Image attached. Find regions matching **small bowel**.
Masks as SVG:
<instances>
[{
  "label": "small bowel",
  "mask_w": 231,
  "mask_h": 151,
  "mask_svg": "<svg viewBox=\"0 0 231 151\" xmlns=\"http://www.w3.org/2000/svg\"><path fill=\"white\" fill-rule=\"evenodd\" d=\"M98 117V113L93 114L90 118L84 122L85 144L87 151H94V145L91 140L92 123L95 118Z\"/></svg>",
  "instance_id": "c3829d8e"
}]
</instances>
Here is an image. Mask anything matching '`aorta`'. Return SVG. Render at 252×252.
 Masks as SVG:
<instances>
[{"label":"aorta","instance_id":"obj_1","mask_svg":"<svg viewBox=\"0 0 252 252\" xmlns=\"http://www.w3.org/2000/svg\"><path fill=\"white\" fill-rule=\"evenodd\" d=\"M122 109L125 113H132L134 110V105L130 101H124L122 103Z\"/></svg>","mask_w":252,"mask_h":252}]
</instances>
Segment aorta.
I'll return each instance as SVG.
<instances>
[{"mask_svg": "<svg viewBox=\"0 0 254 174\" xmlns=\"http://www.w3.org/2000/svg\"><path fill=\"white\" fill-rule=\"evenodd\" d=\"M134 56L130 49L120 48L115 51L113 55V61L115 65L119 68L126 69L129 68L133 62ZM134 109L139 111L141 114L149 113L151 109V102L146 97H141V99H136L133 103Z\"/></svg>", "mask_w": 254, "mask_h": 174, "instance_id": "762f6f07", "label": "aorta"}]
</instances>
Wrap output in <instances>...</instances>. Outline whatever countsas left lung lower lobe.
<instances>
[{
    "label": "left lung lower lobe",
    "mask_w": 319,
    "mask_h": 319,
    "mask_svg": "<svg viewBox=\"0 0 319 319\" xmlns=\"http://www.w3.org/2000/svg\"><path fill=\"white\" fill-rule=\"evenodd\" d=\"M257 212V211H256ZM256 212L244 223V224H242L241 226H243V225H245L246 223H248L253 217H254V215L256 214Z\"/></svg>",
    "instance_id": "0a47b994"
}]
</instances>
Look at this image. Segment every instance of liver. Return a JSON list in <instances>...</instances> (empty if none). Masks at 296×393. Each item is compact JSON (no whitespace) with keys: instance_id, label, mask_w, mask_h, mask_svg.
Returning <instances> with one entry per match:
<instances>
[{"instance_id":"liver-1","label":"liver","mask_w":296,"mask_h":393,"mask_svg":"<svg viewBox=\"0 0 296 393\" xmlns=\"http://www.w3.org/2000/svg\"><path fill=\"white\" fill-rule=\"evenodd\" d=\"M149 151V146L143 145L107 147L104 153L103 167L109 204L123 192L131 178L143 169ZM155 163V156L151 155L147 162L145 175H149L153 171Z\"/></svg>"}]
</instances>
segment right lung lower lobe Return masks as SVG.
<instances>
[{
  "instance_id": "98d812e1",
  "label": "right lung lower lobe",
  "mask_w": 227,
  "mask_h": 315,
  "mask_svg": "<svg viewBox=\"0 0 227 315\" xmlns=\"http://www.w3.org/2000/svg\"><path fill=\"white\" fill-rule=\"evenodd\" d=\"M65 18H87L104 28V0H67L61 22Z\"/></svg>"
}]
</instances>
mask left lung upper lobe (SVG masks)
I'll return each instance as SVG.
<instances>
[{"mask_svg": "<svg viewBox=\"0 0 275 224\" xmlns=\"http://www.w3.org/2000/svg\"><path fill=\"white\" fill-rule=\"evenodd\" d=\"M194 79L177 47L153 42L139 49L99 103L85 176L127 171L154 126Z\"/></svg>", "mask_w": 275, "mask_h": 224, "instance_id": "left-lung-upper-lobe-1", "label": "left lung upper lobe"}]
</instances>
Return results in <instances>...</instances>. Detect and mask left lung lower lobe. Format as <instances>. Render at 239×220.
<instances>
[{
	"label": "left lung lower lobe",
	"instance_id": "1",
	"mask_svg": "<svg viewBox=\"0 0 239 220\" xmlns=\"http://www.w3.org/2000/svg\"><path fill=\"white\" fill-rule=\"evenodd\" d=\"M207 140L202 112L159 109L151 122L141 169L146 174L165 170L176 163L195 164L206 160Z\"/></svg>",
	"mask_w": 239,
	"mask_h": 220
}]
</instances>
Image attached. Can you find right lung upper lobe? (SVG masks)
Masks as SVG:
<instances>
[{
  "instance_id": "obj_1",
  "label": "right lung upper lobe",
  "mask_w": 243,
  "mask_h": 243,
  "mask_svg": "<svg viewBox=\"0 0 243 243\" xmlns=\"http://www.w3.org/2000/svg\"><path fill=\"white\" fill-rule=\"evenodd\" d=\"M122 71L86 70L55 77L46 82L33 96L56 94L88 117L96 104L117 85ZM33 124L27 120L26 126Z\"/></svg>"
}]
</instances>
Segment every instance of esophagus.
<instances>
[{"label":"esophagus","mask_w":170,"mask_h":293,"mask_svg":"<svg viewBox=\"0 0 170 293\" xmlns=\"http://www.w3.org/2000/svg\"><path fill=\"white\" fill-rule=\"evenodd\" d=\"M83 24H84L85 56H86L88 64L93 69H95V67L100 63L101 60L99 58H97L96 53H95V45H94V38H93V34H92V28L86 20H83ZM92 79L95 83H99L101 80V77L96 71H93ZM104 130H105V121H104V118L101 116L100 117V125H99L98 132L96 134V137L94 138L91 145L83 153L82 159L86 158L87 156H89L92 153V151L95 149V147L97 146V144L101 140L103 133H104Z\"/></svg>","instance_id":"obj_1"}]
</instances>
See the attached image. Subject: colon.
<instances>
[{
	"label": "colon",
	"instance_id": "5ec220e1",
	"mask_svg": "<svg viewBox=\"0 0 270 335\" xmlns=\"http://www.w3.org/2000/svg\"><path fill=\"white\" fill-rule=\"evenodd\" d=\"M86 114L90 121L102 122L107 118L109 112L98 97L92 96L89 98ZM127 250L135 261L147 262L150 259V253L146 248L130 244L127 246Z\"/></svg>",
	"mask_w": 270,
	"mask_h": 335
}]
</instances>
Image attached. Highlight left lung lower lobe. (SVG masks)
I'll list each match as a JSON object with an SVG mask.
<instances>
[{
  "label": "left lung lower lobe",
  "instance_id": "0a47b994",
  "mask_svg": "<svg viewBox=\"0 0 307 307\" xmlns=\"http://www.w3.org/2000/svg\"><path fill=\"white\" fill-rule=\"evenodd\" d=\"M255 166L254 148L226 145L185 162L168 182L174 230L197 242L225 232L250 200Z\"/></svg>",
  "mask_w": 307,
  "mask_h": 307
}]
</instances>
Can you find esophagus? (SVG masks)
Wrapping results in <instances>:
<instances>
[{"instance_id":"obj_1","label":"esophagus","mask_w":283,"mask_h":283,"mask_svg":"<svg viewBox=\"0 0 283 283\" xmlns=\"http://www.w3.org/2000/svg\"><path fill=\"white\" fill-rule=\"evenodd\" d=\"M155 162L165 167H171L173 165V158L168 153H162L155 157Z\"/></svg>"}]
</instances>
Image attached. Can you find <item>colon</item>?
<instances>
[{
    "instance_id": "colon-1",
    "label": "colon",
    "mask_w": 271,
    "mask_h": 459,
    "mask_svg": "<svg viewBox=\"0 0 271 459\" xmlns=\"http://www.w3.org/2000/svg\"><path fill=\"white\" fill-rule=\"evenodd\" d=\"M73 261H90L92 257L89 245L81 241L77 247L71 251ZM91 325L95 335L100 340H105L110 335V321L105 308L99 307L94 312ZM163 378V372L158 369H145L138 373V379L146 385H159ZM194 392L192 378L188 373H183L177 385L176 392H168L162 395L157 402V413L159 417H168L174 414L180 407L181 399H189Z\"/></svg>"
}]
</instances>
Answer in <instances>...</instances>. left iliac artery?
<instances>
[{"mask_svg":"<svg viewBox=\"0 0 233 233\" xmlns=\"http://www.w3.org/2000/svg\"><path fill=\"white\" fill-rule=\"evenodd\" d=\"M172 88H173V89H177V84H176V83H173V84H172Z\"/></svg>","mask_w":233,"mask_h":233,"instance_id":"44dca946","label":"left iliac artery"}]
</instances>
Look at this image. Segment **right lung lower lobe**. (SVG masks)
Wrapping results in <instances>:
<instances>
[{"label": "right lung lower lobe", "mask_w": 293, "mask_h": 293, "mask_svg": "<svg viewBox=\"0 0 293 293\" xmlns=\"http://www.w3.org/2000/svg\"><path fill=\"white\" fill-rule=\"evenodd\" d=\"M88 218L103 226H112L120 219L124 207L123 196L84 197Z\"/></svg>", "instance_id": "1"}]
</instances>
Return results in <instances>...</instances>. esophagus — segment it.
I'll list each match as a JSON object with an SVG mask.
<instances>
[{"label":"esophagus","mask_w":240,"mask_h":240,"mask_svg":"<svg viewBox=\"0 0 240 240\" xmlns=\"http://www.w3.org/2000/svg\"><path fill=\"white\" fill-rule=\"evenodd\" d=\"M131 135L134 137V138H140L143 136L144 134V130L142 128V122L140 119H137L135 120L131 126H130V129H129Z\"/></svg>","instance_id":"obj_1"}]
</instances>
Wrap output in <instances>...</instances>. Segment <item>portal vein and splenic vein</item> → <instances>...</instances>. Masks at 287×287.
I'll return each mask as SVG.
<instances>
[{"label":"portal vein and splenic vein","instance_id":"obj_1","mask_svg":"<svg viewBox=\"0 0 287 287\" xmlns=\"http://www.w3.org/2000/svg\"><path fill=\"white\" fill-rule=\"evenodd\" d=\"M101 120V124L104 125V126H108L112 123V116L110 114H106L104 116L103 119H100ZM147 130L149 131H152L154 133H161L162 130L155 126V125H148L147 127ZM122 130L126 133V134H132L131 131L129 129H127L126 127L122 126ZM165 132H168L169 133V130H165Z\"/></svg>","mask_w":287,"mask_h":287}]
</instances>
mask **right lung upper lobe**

Set problem: Which lines in the entries above contain the string "upper"? Copy each of them in full, and count only matches in the same letter case.

Answer to the task:
mask left lung upper lobe (SVG masks)
[{"mask_svg": "<svg viewBox=\"0 0 275 224\" xmlns=\"http://www.w3.org/2000/svg\"><path fill=\"white\" fill-rule=\"evenodd\" d=\"M194 79L177 47L153 42L139 49L99 103L85 176L127 171L154 126Z\"/></svg>", "mask_w": 275, "mask_h": 224, "instance_id": "left-lung-upper-lobe-1", "label": "left lung upper lobe"}]
Image attached. Can you find right lung upper lobe? (SVG masks)
  "label": "right lung upper lobe",
mask **right lung upper lobe**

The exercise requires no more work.